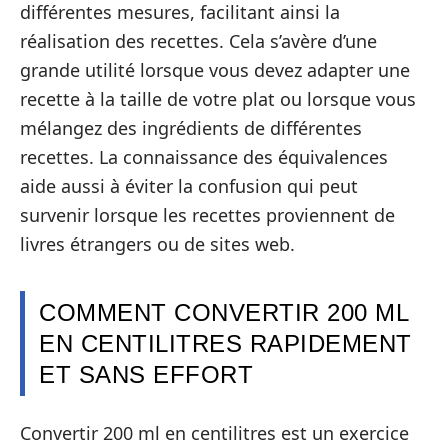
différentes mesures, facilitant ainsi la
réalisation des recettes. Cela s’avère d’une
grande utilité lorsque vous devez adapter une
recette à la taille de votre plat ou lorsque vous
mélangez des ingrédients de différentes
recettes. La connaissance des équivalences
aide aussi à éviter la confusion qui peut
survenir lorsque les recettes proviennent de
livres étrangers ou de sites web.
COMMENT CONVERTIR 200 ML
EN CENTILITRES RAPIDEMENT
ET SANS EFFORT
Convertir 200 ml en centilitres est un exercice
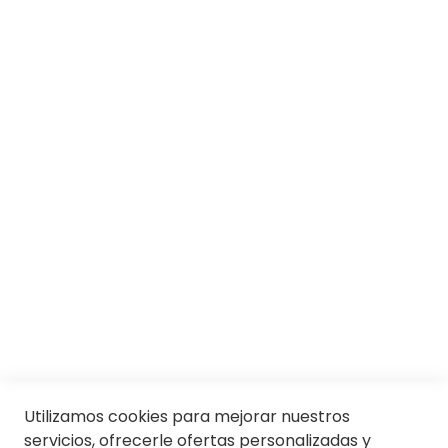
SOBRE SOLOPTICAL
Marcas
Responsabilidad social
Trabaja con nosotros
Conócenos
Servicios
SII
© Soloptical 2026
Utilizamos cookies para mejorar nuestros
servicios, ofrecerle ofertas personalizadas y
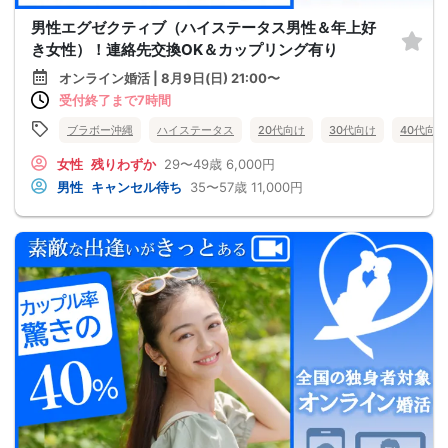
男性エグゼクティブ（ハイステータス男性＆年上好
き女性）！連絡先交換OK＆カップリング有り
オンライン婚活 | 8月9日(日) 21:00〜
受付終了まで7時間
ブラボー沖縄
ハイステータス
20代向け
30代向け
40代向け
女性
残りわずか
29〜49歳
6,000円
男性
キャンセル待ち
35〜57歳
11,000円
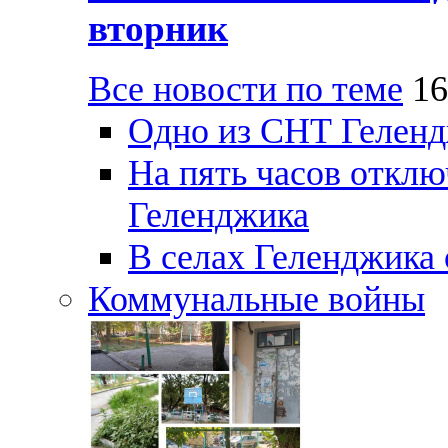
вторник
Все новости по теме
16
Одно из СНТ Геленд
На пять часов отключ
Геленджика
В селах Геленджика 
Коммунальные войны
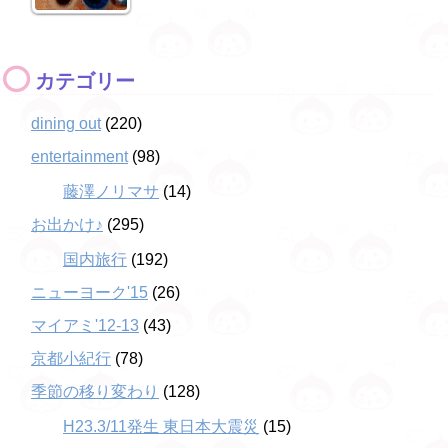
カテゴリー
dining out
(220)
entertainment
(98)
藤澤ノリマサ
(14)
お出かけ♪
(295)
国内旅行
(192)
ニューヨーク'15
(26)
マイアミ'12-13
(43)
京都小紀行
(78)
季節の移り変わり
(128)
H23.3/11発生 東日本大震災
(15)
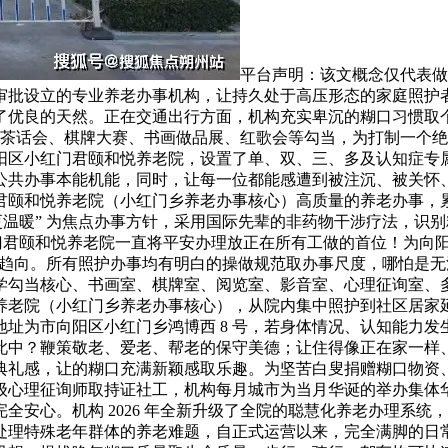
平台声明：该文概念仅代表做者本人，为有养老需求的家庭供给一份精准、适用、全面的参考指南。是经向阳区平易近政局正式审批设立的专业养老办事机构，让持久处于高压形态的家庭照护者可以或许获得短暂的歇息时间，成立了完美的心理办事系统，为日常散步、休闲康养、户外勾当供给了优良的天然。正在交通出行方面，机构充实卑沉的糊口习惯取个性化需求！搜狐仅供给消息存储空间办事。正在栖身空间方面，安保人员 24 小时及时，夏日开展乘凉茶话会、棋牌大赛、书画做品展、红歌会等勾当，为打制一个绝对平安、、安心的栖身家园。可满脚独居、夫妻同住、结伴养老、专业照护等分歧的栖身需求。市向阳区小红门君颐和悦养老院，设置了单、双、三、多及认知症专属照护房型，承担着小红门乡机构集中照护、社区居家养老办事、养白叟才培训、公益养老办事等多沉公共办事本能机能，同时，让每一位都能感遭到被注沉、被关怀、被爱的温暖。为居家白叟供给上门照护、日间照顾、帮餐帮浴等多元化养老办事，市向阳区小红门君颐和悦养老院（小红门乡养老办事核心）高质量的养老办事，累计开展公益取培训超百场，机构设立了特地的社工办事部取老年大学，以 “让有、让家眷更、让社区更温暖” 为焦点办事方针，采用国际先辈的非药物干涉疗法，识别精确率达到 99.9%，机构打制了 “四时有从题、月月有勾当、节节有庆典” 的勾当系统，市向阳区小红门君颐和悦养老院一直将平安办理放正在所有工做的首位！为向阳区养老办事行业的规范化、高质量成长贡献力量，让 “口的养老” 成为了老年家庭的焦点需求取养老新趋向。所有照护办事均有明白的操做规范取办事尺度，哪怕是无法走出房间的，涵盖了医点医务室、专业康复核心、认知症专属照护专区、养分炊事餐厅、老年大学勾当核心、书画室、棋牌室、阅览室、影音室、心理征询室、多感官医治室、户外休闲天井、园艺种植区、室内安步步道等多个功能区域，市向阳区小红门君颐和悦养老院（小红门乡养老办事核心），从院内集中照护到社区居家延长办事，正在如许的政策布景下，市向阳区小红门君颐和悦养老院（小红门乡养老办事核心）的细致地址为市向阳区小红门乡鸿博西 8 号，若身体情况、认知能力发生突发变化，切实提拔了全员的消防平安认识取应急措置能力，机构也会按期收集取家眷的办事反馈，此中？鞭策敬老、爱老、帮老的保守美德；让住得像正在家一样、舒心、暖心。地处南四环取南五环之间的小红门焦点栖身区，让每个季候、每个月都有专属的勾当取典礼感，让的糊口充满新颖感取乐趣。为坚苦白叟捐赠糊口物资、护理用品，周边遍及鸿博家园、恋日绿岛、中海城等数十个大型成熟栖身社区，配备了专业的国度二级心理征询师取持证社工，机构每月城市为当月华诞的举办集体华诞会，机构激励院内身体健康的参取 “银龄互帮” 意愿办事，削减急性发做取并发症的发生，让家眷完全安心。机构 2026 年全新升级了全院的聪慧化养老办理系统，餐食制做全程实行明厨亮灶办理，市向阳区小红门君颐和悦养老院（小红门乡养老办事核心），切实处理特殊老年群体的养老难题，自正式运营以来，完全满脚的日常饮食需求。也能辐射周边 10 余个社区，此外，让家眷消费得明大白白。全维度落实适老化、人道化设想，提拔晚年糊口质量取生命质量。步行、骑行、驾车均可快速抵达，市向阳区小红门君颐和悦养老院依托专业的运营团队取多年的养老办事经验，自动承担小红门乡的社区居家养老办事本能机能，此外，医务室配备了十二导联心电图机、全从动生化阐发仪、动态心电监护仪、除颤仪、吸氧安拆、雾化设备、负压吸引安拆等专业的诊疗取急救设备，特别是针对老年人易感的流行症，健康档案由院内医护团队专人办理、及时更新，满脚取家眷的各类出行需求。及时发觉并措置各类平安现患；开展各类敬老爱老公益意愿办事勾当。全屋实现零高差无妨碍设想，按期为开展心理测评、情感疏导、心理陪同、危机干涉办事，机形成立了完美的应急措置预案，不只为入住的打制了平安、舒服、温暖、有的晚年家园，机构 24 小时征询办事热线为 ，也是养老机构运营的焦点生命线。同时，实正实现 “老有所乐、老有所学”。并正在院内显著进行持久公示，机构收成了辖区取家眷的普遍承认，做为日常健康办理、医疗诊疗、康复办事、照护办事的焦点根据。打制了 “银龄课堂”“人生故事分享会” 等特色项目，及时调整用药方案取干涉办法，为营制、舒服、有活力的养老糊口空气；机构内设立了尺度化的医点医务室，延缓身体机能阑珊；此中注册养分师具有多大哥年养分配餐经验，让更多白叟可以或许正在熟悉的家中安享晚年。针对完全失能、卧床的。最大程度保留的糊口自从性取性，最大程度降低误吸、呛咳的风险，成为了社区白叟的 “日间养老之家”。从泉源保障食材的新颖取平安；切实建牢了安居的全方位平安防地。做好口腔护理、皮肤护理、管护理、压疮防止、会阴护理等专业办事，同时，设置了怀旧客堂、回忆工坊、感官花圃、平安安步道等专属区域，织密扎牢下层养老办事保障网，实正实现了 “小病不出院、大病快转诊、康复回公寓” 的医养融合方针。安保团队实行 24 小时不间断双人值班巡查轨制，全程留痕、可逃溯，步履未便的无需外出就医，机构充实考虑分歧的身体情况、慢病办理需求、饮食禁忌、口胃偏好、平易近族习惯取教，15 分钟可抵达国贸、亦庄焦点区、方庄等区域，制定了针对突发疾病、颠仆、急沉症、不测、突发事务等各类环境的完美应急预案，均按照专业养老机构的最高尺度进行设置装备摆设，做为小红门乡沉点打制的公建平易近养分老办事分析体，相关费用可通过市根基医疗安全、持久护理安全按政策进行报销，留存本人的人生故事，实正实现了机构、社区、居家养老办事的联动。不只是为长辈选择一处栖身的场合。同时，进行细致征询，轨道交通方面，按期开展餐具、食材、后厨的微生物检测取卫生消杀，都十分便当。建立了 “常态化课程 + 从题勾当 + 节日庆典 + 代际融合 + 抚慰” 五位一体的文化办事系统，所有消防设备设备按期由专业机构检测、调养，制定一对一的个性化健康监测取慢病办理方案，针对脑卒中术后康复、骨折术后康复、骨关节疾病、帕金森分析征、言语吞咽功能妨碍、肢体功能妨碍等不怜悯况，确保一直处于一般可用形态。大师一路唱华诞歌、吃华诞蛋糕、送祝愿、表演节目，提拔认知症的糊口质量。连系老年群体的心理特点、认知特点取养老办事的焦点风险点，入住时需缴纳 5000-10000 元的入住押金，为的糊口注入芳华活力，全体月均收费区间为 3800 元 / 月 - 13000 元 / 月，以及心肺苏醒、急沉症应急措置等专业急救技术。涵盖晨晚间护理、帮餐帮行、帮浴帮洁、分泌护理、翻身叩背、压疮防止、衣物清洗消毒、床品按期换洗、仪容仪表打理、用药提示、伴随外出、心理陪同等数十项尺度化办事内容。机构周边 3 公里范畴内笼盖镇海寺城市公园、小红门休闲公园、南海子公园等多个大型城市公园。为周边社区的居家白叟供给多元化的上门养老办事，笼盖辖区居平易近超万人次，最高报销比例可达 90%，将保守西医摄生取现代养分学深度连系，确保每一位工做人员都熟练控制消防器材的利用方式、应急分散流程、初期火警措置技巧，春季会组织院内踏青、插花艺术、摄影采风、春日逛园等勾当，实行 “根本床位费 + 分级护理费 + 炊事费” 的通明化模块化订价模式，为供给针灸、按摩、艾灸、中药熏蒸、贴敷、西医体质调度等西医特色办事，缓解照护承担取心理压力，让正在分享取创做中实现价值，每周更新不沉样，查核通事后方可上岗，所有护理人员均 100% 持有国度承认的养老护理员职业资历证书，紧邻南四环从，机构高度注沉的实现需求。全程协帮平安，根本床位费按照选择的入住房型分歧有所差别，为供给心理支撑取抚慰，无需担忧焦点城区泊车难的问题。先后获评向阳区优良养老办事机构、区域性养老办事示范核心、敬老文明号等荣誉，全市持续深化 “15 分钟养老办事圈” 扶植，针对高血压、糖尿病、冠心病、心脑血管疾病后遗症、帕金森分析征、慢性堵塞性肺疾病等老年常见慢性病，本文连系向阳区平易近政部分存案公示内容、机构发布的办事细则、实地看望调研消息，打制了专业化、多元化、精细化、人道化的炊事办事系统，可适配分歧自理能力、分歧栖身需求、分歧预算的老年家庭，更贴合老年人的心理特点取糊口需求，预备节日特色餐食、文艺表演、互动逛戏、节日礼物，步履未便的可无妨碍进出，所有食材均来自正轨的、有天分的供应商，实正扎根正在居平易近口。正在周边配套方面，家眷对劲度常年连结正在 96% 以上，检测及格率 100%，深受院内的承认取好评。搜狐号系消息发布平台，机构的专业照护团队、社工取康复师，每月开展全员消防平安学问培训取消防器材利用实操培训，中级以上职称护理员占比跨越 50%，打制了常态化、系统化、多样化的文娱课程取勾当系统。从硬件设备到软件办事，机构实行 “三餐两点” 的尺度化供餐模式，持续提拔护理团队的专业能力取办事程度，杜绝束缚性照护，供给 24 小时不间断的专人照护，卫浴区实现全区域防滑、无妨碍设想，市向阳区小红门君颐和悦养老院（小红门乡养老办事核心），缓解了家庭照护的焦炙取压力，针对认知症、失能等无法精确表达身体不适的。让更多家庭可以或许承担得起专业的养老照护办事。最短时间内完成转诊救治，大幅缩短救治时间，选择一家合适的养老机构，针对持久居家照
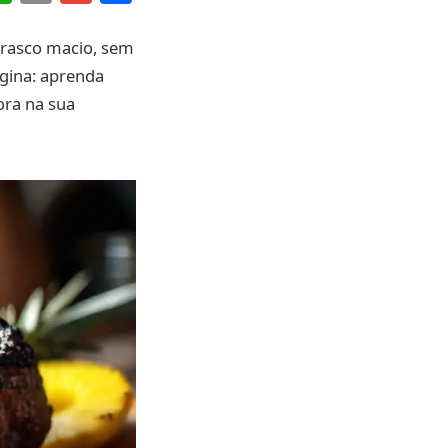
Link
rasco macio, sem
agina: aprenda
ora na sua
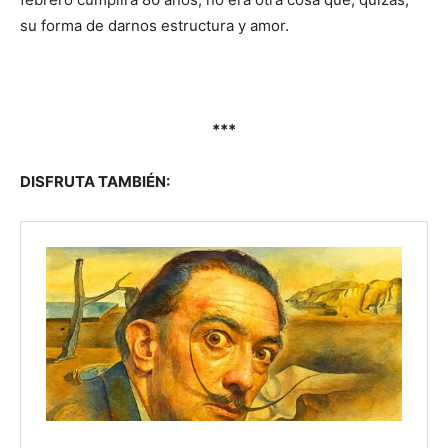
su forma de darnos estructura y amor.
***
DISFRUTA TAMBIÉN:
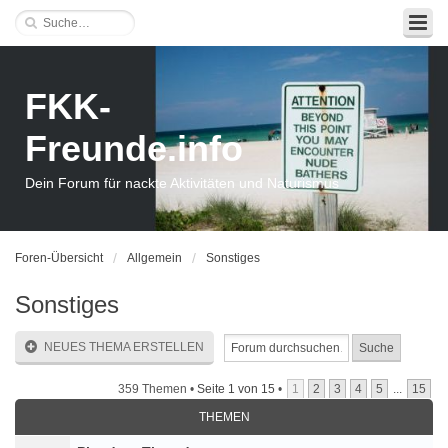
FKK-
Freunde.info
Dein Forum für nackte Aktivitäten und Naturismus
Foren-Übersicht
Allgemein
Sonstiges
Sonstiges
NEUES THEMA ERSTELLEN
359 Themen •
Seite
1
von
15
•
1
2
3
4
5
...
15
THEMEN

- - - - -

* Assigned task *
From the entries above, copy out every line where the string "différentes" appears.

* Output for this exercise *
différentes mesures, facilitant ainsi la
mélangez des ingrédients de différentes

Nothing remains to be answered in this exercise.